Focus on Randa Maroufi
Randa Maroufi, L’mina, 2025
In her works, which include video, photography, and installation, Maroufi adopts a political approach to the representation of bodies in public spaces and to gender issues, revealing their underlying mechanisms. Her films, often developed in close collaboration with the specific communities she engages with, employ special effects and other formal devices that alter the perception of time, space, and movement.
Lo schermo dell’arte is pleased to present five of Maroufi’s films, created between 2015 and 2025, including L’MINA, winner of the Leitz Cine Discovery Prize for Short Film at the Critics’ Week of the most recent Cannes Film Festival. Maroufi participated in the 11th edition of VISIO in 2022.
RANDA MAROUFI
Randa Maroufi (Casablanca, 1987; lives and works in Paris) has exhibited at venues including Le Nouveau Printemps, Toulouse; L’Arc–Scène Nationale, Le Creusot; MAC VAL, Vitry-sur-Seine; Museum Hof van Busleyden, Mechelen; Biennale de Lyon; Museo Reina Sofía, Madrid; and New Museum, New York.
Her films have been shown at international festivals such as Cannes, FID Marseille, IFFR Rotterdam, IndieLisboa, Internationale Kurzfilmtage Oberhausen, and Rencontres Internationales Paris/Berlin.
Maroufi is the recipient of the 2025–2026 photography and cinema fellowship from the French Academy in Rome – Villa Medici.
Filmography
2025 L’MINA 2019 Bab Sebta 2019 Barbès 2017 Stand-by Office 2015 The Park 2014 The Great Safae
Programme
13 novembre 2025 - ore 21:00
Cinema La Compagnia
Morocco, France, Italy, Qatar, 2025, 26’
In the presence of the artist
Jerada is a mining town in Morocco where coal extraction, officially halted in 2001, has continued informally to the present day. L’MINA reconstructs the current activity in the mines through a set designed in collaboration with local residents, who play their own roles on screen.

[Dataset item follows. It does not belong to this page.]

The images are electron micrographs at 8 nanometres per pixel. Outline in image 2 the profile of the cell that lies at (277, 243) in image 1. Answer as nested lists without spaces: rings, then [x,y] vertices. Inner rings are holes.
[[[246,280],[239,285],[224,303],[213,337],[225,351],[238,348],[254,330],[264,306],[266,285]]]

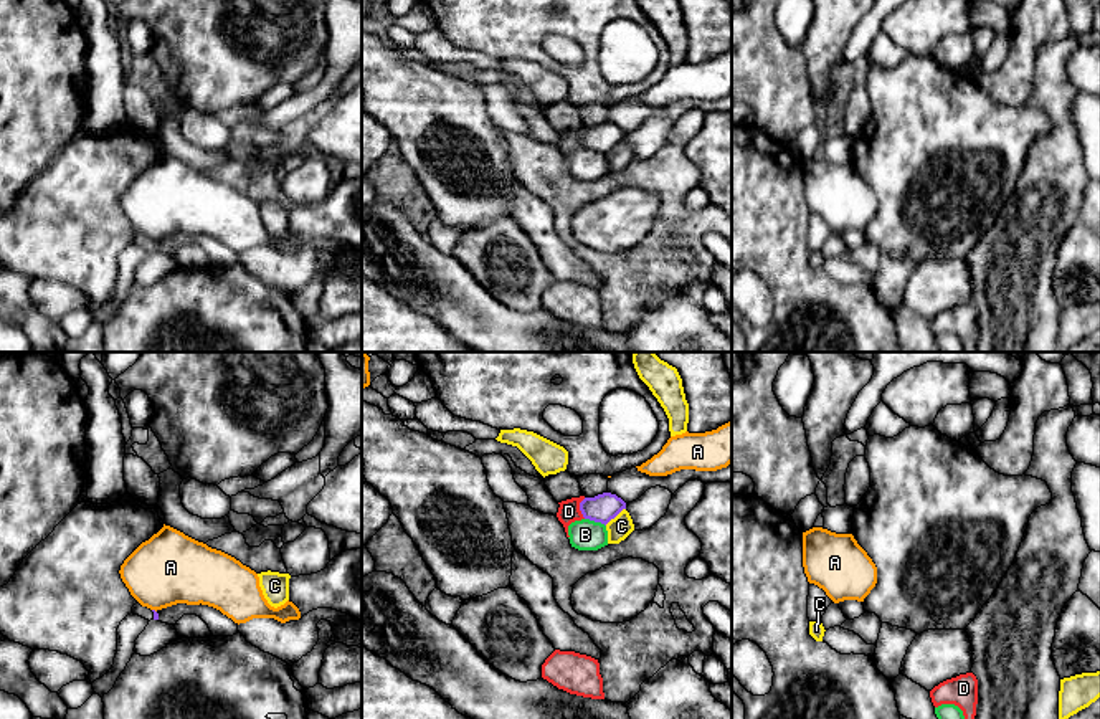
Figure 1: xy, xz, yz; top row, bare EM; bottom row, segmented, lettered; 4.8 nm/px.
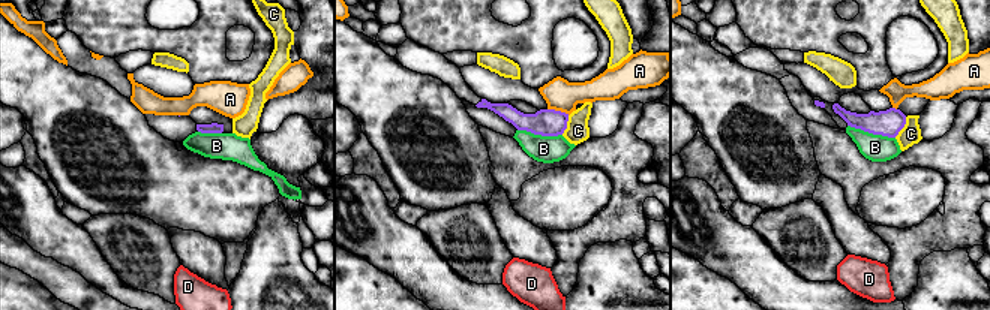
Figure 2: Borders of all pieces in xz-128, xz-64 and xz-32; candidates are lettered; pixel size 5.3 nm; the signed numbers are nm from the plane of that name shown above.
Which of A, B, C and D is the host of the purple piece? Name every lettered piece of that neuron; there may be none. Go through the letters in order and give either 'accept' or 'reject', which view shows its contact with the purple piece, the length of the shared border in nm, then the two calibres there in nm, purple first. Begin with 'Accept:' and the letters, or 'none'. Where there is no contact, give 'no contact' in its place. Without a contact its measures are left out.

14 November 2025 – 3:00 PM
Institut français Firenze
The artist presents her film work, which is often developed in close collaboration with specific communities she engages with, using special effects and other formal devices that alter the perception of time, space, and movement.
French and English language
Free admission
14 November 2025 – 5:00 PM
Cinema La Compagnia
France, Morocco, 2015, 14’
In the presence of the artist
A camera slowly moves through an abandoned amusement park in the heart of Casablanca. The film traces a portrait of the young people who frequent this place and presents snapshots of their lives, carefully reframed and often inspired by images found on social media. Politically charged moments, dangers frozen in time, moments before action—the audience observes something about to happen and is invited to engage in an experience of duration.

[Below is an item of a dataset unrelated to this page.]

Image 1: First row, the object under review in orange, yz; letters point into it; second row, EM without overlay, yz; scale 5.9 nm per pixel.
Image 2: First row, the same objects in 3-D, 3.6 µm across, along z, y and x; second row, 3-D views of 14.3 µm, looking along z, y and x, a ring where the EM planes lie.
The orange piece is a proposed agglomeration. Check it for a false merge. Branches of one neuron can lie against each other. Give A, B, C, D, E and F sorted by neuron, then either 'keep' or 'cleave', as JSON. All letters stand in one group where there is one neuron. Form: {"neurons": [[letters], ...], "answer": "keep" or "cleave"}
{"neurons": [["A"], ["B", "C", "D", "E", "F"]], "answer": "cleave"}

14 November 2025 – following
Cinema La Compagnia
France, Lebanon, Romania, 2017, 13’20’’
Italian premiere
In the presence of the artist
The camera observes a group of people inside an office and their everyday work gestures. Nothing seems out of place. As it guides us through the rooms, our perception of this particular space gradually changes. We begin to ask: what does this office mean to this group of people?
The performers in the film are refugees from the We Are Here group in Amsterdam who do not have permission to work or housing and are therefore forced to live on the streets. The group decided to make their inhumane condition visible—not by hiding, but by showing the situation of those excluded from official procedures in the Netherlands.

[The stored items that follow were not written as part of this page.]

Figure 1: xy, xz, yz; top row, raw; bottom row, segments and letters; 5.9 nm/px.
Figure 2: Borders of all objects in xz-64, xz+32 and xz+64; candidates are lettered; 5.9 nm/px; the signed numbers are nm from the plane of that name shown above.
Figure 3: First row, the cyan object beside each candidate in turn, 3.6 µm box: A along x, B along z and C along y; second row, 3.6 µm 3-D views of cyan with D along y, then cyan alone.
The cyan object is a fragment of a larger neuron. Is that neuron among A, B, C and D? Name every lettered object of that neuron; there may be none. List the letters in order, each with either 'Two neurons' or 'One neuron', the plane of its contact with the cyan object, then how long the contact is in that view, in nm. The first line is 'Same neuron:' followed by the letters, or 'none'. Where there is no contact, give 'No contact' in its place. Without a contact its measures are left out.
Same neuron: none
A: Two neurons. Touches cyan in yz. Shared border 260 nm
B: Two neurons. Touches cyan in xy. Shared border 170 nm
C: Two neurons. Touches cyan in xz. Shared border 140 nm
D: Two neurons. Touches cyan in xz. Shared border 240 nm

14 November 2025 – following
Cinema La Compagnia
France, 2019, sound, 6’
In the presence of the artist
‘Intruding’ women occupy public space for the duration of the performance.
They adopt the same gestures and postures that men display when frequenting these places, disregarding the passage of time. They inhabit the exterior of venues, exposing themselves within the unfamiliarity of a public space that would normally exclude them.
November 14, 2025 - following
Cinema La Compagnia
France, 2019, 19'
In the presence of the artist
Bab Sebta consists of a series of situations reconstructed based on observations made at the border of Ceuta, a Spanish enclave in Moroccan territory, which is the site of intense trade in discounted goods. Every day, thousands of people work there.